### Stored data
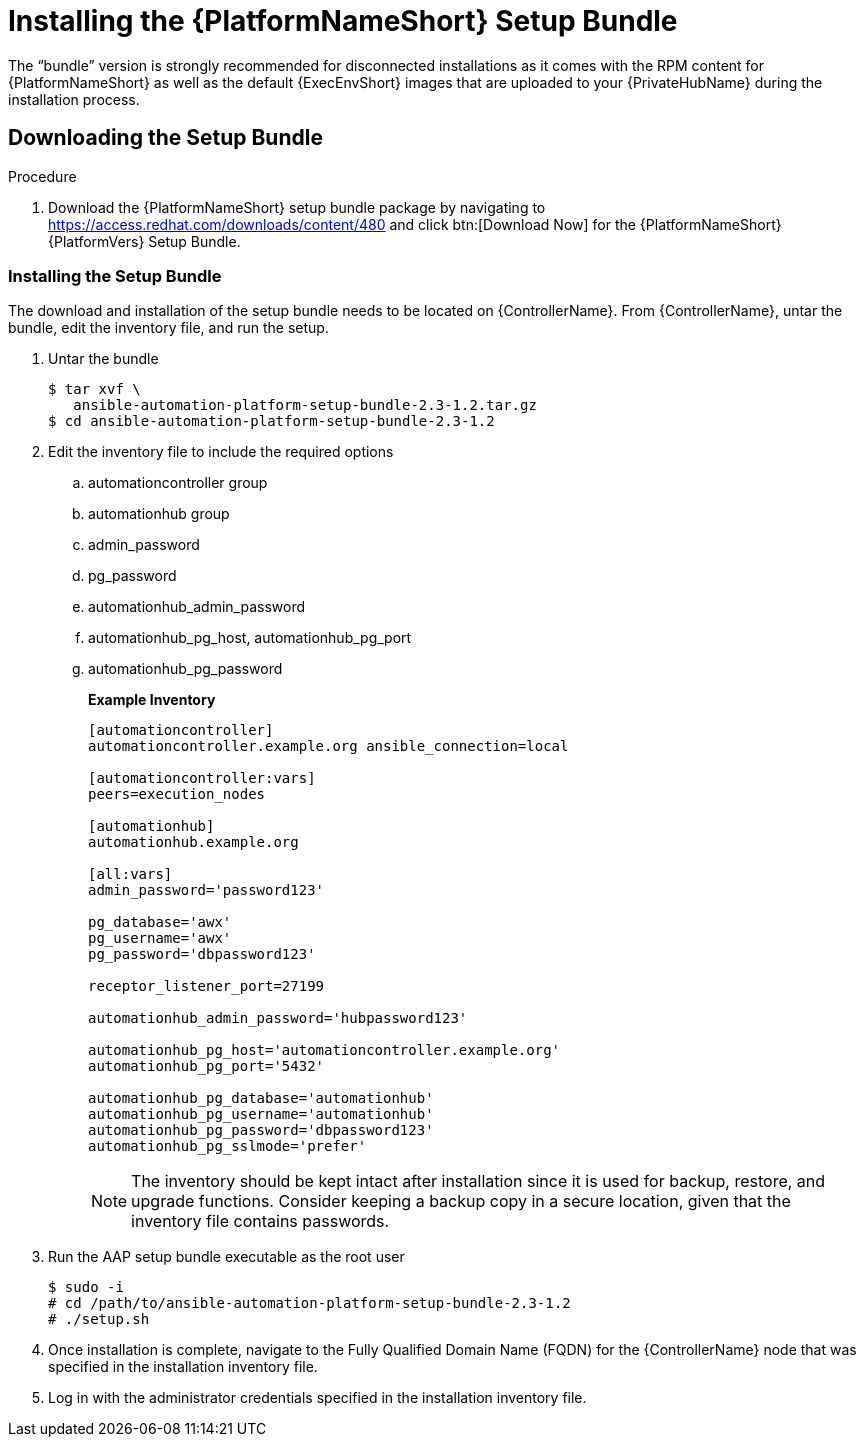 
[id="installing-the-aap-setup-bundle_{context}"]

= Installing the {PlatformNameShort} Setup Bundle

The “bundle” version is strongly recommended for disconnected installations as it comes with the RPM content for {PlatformNameShort} as well as the default {ExecEnvShort} images that are uploaded to your {PrivateHubName} during the installation process.

.Procedure

== Downloading the Setup Bundle

. Download the {PlatformNameShort} setup bundle package by navigating to https://access.redhat.com/downloads/content/480 and click btn:[Download Now] for the {PlatformNameShort} {PlatformVers} Setup Bundle.

=== Installing the Setup Bundle

The download and installation of the setup bundle needs to be located on {ControllerName}. From {ControllerName}, untar the bundle, edit the inventory file, and run the setup.

. Untar the bundle
+
----
$ tar xvf \
   ansible-automation-platform-setup-bundle-2.3-1.2.tar.gz
$ cd ansible-automation-platform-setup-bundle-2.3-1.2
----
+
. Edit the inventory file to include the required options

.. automationcontroller group
.. automationhub group
.. admin_password
.. pg_password
.. automationhub_admin_password
.. automationhub_pg_host, automationhub_pg_port
.. automationhub_pg_password
+
*Example Inventory*
+
----
[automationcontroller]
automationcontroller.example.org ansible_connection=local

[automationcontroller:vars]
peers=execution_nodes

[automationhub]
automationhub.example.org

[all:vars]
admin_password='password123'

pg_database='awx'
pg_username='awx'
pg_password='dbpassword123'

receptor_listener_port=27199

automationhub_admin_password='hubpassword123'

automationhub_pg_host='automationcontroller.example.org'
automationhub_pg_port='5432'

automationhub_pg_database='automationhub'
automationhub_pg_username='automationhub'
automationhub_pg_password='dbpassword123'
automationhub_pg_sslmode='prefer'
----
NOTE: The inventory should be kept intact after installation since it is used for backup, restore, and upgrade functions.  Consider keeping a backup copy in a secure location, given that the inventory file contains passwords.
+
. Run the AAP setup bundle executable as the root user
+
----
$ sudo -i
# cd /path/to/ansible-automation-platform-setup-bundle-2.3-1.2
# ./setup.sh
----
+
. Once installation is complete, navigate to the Fully Qualified Domain Name (FQDN) for the {ControllerName} node that was specified in the installation inventory file.

. Log in with the administrator credentials specified in the installation inventory file.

### Problem description
Would you please repeat each record exactly? Leave the pictures out.

### Solution to the problem
[id="installing-the-aap-setup-bundle_{context}"]

= Installing the {PlatformNameShort} Setup Bundle

The “bundle” version is strongly recommended for disconnected installations as it comes with the RPM content for {PlatformNameShort} as well as the default {ExecEnvShort} images that are uploaded to your {PrivateHubName} during the installation process.

.Procedure

== Downloading the Setup Bundle

. Download the {PlatformNameShort} setup bundle package by navigating to https://access.redhat.com/downloads/content/480 and click btn:[Download Now] for the {PlatformNameShort} {PlatformVers} Setup Bundle.

=== Installing the Setup Bundle

The download and installation of the setup bundle needs to be located on {ControllerName}. From {ControllerName}, untar the bundle, edit the inventory file, and run the setup.

. Untar the bundle
+
----
$ tar xvf \
   ansible-automation-platform-setup-bundle-2.3-1.2.tar.gz
$ cd ansible-automation-platform-setup-bundle-2.3-1.2
----
+
. Edit the inventory file to include the required options

.. automationcontroller group
.. automationhub group
.. admin_password
.. pg_password
.. automationhub_admin_password
.. automationhub_pg_host, automationhub_pg_port
.. automationhub_pg_password
+
*Example Inventory*
+
----
[automationcontroller]
automationcontroller.example.org ansible_connection=local

[automationcontroller:vars]
peers=execution_nodes

[automationhub]
automationhub.example.org

[all:vars]
admin_password='password123'

pg_database='awx'
pg_username='awx'
pg_password='dbpassword123'

receptor_listener_port=27199

automationhub_admin_password='hubpassword123'

automationhub_pg_host='automationcontroller.example.org'
automationhub_pg_port='5432'

automationhub_pg_database='automationhub'
automationhub_pg_username='automationhub'
automationhub_pg_password='dbpassword123'
automationhub_pg_sslmode='prefer'
----
NOTE: The inventory should be kept intact after installation since it is used for backup, restore, and upgrade functions.  Consider keeping a backup copy in a secure location, given that the inventory file contains passwords.
+
. Run the AAP setup bundle executable as the root user
+
----
$ sudo -i
# cd /path/to/ansible-automation-platform-setup-bundle-2.3-1.2
# ./setup.sh
----
+
. Once installation is complete, navigate to the Fully Qualified Domain Name (FQDN) for the {ControllerName} node that was specified in the installation inventory file.

. Log in with the administrator credentials specified in the installation inventory file.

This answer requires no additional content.